Exercise goal> Word for word, restate the lines that run from the line containing "some detailed un" to the last line of the records below.

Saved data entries
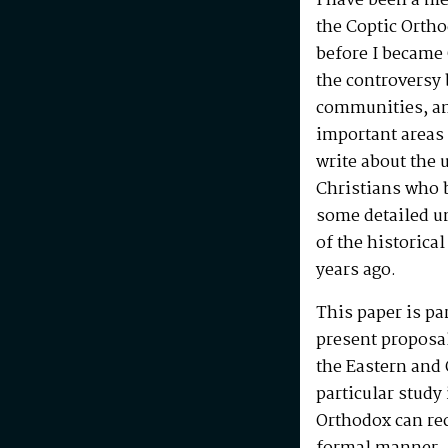
I have been a m
the Coptic Ortho
before I became 
the controversy
communities, and
important areas 
write about the
Christians who b
some detailed un
of the historica
years ago.
This paper is par
present proposal
the Eastern and
particular study
Orthodox can re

Exercise solution>
some detailed un
of the historica
years ago.
This paper is par
present proposal
the Eastern and
particular study
Orthodox can re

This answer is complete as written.